• _YOUR OBJECTIVE_
Please count how many lines of the data include the word "size". Give only that number in reply.

• _Collected data_
------------------------
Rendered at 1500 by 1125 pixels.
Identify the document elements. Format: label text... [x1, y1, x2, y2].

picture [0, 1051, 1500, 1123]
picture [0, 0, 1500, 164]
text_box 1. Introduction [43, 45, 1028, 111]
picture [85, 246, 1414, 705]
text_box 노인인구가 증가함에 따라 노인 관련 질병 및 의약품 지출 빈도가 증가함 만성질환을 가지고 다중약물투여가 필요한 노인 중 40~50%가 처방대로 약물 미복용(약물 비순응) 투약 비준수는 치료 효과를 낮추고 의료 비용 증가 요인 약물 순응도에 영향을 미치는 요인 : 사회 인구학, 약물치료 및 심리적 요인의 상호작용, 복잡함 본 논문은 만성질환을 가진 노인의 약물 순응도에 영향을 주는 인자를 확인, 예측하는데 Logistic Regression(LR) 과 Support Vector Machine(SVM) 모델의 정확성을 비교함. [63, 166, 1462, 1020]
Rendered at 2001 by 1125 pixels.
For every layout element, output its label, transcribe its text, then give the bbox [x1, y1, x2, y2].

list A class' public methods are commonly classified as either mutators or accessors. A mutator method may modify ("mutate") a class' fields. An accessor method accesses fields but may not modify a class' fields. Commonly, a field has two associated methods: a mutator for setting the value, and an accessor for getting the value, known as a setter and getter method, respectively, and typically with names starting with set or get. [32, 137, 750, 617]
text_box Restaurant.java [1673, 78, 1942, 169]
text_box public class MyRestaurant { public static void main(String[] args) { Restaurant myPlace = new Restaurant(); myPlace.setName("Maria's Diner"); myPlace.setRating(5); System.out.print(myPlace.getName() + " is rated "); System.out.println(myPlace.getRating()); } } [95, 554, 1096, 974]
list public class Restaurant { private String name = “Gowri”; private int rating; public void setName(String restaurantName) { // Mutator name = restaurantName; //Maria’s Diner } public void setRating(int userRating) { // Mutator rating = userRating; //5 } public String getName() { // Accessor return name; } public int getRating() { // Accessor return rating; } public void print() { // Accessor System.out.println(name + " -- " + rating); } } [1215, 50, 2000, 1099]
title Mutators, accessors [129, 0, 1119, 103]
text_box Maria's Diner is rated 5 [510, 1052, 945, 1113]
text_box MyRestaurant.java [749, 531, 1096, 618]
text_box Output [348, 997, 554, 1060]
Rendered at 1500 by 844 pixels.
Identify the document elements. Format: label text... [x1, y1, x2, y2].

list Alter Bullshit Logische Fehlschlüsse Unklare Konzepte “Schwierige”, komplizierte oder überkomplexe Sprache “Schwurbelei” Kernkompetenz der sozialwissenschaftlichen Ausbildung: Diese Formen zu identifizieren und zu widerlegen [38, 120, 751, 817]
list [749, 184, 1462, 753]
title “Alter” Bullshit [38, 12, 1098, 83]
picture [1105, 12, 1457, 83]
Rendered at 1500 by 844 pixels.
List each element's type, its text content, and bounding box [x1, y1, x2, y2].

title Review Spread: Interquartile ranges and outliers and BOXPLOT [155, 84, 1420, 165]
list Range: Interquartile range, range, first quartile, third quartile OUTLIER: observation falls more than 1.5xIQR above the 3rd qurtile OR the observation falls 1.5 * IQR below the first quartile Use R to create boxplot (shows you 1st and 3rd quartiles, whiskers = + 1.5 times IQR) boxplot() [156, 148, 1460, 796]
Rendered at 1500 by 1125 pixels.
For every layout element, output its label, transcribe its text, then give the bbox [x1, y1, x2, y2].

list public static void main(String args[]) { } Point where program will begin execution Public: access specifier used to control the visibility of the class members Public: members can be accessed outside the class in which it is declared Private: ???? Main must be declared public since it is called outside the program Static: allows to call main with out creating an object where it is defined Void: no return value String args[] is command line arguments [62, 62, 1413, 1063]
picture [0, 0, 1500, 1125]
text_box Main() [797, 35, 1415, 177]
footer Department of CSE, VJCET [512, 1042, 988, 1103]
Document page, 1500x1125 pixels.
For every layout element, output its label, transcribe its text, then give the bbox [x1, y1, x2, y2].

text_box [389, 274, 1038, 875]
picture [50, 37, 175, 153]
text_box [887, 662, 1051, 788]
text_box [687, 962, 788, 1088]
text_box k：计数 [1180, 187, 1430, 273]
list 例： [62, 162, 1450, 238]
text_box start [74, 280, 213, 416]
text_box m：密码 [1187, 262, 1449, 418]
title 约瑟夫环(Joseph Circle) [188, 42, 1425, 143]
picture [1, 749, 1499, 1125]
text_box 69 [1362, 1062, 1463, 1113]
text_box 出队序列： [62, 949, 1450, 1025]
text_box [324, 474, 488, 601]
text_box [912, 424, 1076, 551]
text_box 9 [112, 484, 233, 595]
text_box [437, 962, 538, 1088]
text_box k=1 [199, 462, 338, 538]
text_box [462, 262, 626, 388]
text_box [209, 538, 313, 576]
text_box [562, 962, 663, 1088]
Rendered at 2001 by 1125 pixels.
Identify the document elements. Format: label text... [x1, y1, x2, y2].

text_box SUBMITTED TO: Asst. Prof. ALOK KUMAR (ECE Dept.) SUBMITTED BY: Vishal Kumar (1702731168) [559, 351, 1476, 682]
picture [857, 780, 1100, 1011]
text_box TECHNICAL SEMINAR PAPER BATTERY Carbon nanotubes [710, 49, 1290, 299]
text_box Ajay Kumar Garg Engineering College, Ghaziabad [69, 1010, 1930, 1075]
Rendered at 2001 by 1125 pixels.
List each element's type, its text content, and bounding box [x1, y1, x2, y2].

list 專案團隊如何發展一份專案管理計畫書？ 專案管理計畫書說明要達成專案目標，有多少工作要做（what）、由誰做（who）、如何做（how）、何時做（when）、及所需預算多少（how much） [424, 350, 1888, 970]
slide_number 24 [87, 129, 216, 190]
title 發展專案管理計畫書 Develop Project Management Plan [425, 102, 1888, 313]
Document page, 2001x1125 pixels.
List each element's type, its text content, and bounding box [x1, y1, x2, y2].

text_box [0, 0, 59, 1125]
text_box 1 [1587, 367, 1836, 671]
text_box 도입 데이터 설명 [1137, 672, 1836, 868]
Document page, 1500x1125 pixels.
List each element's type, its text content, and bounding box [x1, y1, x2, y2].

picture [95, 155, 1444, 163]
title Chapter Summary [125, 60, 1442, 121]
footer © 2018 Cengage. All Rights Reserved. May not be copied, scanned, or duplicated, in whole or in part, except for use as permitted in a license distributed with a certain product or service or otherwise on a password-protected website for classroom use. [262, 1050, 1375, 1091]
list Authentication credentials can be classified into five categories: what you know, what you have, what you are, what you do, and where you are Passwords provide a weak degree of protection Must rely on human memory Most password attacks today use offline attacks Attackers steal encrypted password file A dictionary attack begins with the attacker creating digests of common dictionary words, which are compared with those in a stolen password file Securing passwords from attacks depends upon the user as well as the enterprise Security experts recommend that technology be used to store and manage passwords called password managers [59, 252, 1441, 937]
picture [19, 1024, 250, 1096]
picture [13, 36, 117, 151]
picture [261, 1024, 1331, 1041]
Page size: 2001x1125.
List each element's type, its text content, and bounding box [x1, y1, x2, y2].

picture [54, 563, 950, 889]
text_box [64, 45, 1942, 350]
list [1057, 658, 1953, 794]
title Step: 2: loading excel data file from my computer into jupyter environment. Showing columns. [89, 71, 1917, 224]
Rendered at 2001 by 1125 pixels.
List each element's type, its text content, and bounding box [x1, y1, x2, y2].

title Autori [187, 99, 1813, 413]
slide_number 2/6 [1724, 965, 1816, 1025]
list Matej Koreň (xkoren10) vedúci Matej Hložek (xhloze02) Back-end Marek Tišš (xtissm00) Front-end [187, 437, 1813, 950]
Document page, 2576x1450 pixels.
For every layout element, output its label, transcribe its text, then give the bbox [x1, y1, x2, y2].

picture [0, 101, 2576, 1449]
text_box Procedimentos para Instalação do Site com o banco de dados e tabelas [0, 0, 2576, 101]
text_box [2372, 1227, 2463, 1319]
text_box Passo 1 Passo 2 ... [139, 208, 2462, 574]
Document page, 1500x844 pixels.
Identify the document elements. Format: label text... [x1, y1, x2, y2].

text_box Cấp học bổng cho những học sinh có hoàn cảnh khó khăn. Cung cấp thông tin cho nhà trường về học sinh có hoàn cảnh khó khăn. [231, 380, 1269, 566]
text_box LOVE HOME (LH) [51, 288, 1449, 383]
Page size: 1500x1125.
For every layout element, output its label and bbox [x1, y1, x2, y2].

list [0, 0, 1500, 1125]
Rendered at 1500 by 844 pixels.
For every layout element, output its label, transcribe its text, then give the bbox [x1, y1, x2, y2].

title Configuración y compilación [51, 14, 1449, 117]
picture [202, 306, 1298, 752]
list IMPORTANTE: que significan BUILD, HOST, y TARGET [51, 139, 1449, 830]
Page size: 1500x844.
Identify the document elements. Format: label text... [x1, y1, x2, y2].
------------------------
• _RESPONSE AREA_
3